New Texas DWI Law Gives Second Chances

The state of Texas is known to be one of the strictest states when it comes to drinking and driving; however, a law was signed into place in September of 2017 that allows first-time DWI offenders the opportunity to apply for a “non-disclosure.” 

While this non-disclosure doesn’t remove the DWI from the driver’s record, it restricts who’s able to view the driver’s criminal record. Employers and non-government agencies wouldn’t be able to see the DWI, which would allow the offender to move forward with their life as if nothing happened. 

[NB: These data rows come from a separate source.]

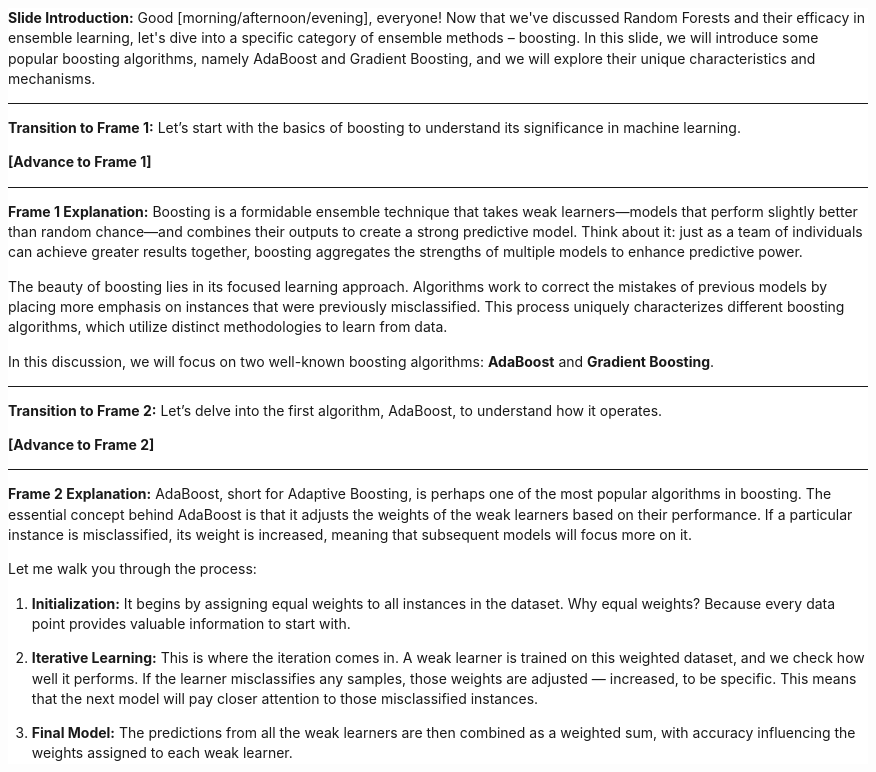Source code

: 
**Slide Introduction:**
Good [morning/afternoon/evening], everyone! Now that we've discussed Random Forests and their efficacy in ensemble learning, let's dive into a specific category of ensemble methods – boosting. In this slide, we will introduce some popular boosting algorithms, namely AdaBoost and Gradient Boosting, and we will explore their unique characteristics and mechanisms. 

---

**Transition to Frame 1:**
Let’s start with the basics of boosting to understand its significance in machine learning. 

**[Advance to Frame 1]**

---

**Frame 1 Explanation:**
Boosting is a formidable ensemble technique that takes weak learners—models that perform slightly better than random chance—and combines their outputs to create a strong predictive model. Think about it: just as a team of individuals can achieve greater results together, boosting aggregates the strengths of multiple models to enhance predictive power.

The beauty of boosting lies in its focused learning approach. Algorithms work to correct the mistakes of previous models by placing more emphasis on instances that were previously misclassified. This process uniquely characterizes different boosting algorithms, which utilize distinct methodologies to learn from data.

In this discussion, we will focus on two well-known boosting algorithms: **AdaBoost** and **Gradient Boosting**. 

---

**Transition to Frame 2:**
Let’s delve into the first algorithm, AdaBoost, to understand how it operates.

**[Advance to Frame 2]**

---

**Frame 2 Explanation:**
AdaBoost, short for Adaptive Boosting, is perhaps one of the most popular algorithms in boosting. The essential concept behind AdaBoost is that it adjusts the weights of the weak learners based on their performance. If a particular instance is misclassified, its weight is increased, meaning that subsequent models will focus more on it.

Let me walk you through the process:

1. **Initialization:** It begins by assigning equal weights to all instances in the dataset. Why equal weights? Because every data point provides valuable information to start with.

2. **Iterative Learning:** This is where the iteration comes in. A weak learner is trained on this weighted dataset, and we check how well it performs. If the learner misclassifies any samples, those weights are adjusted — increased, to be specific. This means that the next model will pay closer attention to those misclassified instances.

3. **Final Model:** The predictions from all the weak learners are then combined as a weighted sum, with accuracy influencing the weights assigned to each weak learner.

Criminal defense attorneys Crain, Lewis, and Brogdon explained that the new DWI law is an excellent step forward for the state of Texas. It allows those who have made an honest one-time mistake to put the past behind them. It’s important to note, however, that Texas doesn’t make the non-disclosure easy to obtain. 

Requirements for Obtaining a Non-Disclosure

All first-time offenders must have misdemeanor offenses, must not have hurt anyone while driving under the influence, their blood alcohol level must have been under 0.15, and they can’t have any other convictions on their record. 

If the first-time offender agrees to have an ignition interlock system installed in their vehicles for at least six months and meets all the above requirements, they’ll be eligible for non-disclosure after two years. If the first-time offender refuses to have the ignition interlock system placed in their car but still meets the above requirements, they’ll have to wait five years.  

Thankfully, even though this law was put into place in September of 2017, all first-time DWI offenders can apply for non-disclosure if they’re eligible—even if they received their offense before the law was initiated.

Driving under the influence shouldn’t be taken lightly, but people often make mistakes and it’s nice that Texas is making a change in their legal system to recognize that not everyone is perfect. Just because someone makes one mistake doesn’t mean their life should be ruined forever. When the law forces these mistakes to hang over one-time offenders, it can cause more harm than good. 

Hopefully, more states will follow in Texas’ footsteps and initiate second-chance laws. It’s important to put restrictions in place so that multiple offenders and those who have caused serious harm don’t go free without consequence. The non-disclosure policy that Texas has put in place seems to be solid middle ground.